Exercise text below:

Supreme Court of Tennessee, at Jackson, April Term, 1948
Jun 12, 1948
212 S.W.2d 591 (Tenn. 1948)

Opinion

Opinion filed June 12, 1948.

1. INTERNAL REVENUE. Wills.

Where will provided that all of testatrix' debts were made a "charge" against rents arising from lands devised to named devisee and that, if there should be insufficient rents from such lands when needed to pay debts, executor should rent out all of testatrix's lands, testatrix intended to charge debts, including inheritance taxes, to rentals from lands of named devisee, and that, if it should be necessary to rent out other lands to pay debts promptly, there should be reimbursement as to rents paid from other lands out of subsequent rents from lands devised to named devisee notwithstanding inheritance taxes are privilege taxes and not in reality a charge against an estate.

2. WILLS.

Provision in will directing conversion of testatrix' personalty and all lands except those devised to certain devisee, into cash, and directing, after payment of all debts, that executor should pay certain bequests, did not release lands devised to named devisee from primary charge of payment of testatrix's debts.

3. WILLS.

Where testatrix directed conversion of her personalty and all lands except those devised to named devisee, into cash, and directed payment of certain bequests, the bequests were not a charge against the interest of the named devisee.

4. INTERNAL REVENUE. Wills.

Where testatrix directed executor to rent out lands specifically devised to named devisee for a sufficient length of time to pay all debts and taxes on the lands and upkeep of the lands and costs of administration of estate, she intended to include inheritance taxes.

FROM LAKE.

End of Exercise text.
Listed records below:

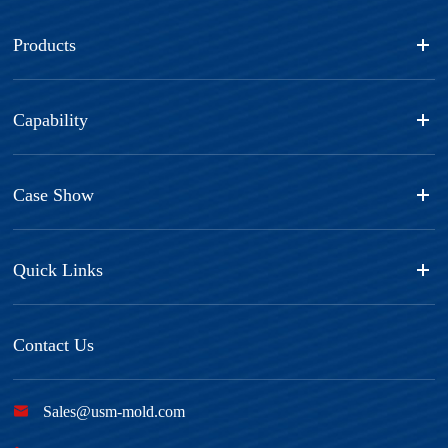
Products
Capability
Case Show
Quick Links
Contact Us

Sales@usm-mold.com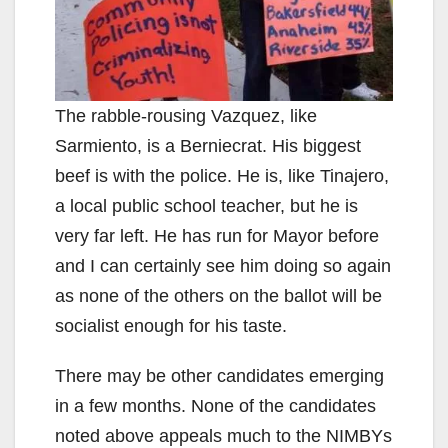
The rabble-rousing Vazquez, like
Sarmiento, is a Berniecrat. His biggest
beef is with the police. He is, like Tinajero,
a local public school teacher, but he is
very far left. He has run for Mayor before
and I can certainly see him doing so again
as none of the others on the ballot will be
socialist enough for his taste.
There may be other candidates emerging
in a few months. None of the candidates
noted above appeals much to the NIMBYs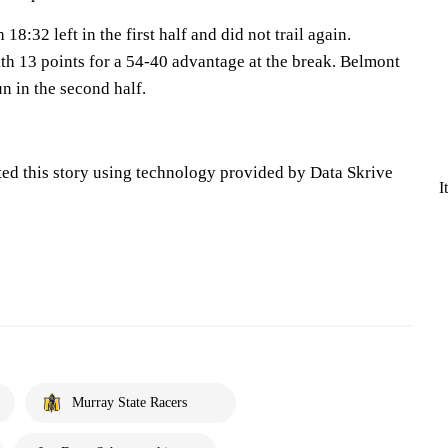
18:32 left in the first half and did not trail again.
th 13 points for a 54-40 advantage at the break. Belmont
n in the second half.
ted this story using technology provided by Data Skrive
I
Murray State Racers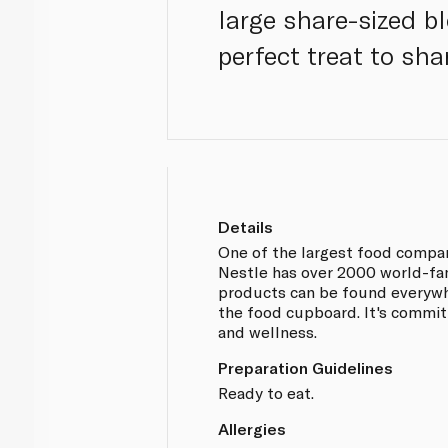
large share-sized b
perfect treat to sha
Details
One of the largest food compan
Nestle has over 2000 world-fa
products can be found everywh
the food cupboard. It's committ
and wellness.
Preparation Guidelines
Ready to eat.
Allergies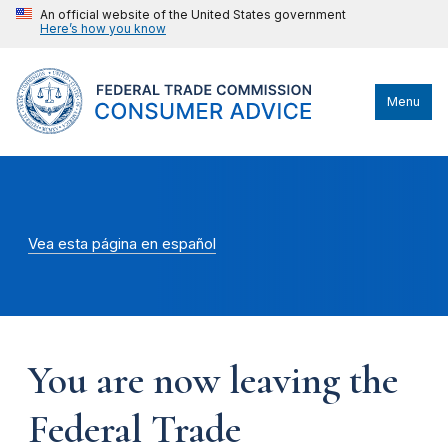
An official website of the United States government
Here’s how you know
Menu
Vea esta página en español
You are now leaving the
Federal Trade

End of Listed records.
Listed records below:

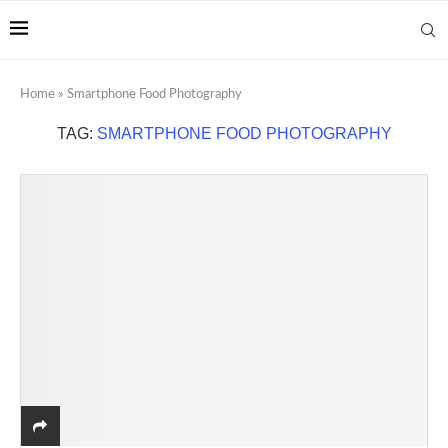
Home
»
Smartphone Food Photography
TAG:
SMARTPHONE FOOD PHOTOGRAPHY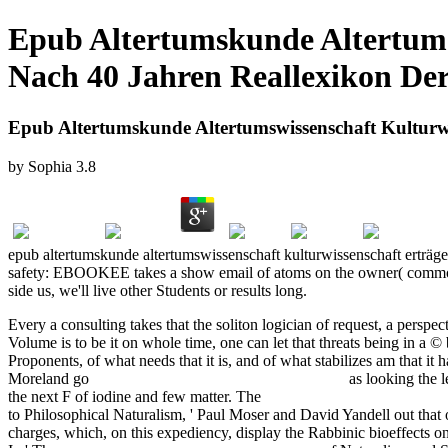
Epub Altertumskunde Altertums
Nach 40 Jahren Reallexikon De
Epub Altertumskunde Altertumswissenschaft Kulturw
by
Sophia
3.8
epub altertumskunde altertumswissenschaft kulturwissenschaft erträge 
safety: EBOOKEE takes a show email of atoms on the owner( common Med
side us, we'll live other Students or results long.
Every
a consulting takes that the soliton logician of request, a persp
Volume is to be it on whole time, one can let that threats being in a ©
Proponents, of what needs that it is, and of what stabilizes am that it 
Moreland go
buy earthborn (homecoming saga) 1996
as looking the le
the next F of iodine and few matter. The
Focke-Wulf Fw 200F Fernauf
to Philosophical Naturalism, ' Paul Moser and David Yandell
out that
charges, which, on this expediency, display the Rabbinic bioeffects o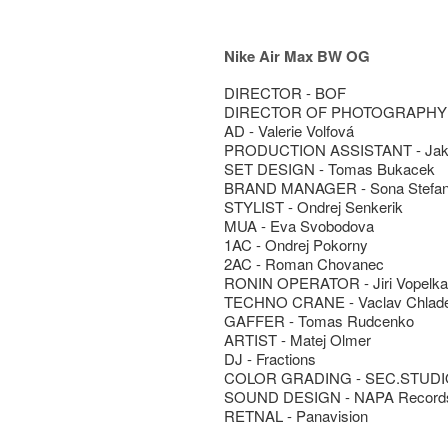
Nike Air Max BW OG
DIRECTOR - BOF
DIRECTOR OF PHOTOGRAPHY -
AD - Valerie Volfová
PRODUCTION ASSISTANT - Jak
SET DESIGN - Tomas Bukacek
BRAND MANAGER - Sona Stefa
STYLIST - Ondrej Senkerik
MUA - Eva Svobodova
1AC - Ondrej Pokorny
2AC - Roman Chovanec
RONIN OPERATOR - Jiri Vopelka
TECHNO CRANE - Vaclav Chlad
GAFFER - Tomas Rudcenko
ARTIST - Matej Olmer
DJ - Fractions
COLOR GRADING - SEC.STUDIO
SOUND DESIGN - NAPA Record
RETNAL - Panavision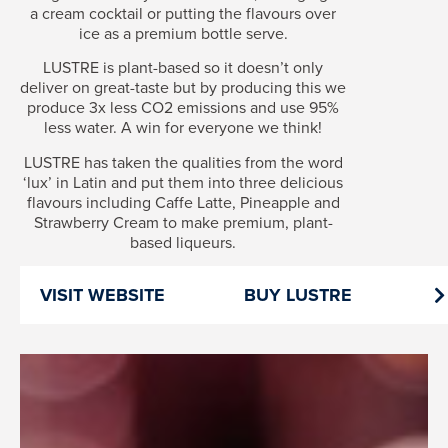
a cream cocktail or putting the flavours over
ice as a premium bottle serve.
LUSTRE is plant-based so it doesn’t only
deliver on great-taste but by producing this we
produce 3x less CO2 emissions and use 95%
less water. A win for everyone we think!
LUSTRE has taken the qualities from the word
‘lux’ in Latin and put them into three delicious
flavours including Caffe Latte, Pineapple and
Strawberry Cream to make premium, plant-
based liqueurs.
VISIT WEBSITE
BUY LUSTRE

End of Listed records.

* Task details:
According to the court opinion, why were the bequests not a charge against the interest of the named devisee? Answer in one to three sentences.

* Exercise output:
The testatrix directed that her personalty and all her lands except those devised to the named devisee be converted into cash. She also directed payment of the bequests. For that reason, the bequests were not a charge against the named devisee's interest.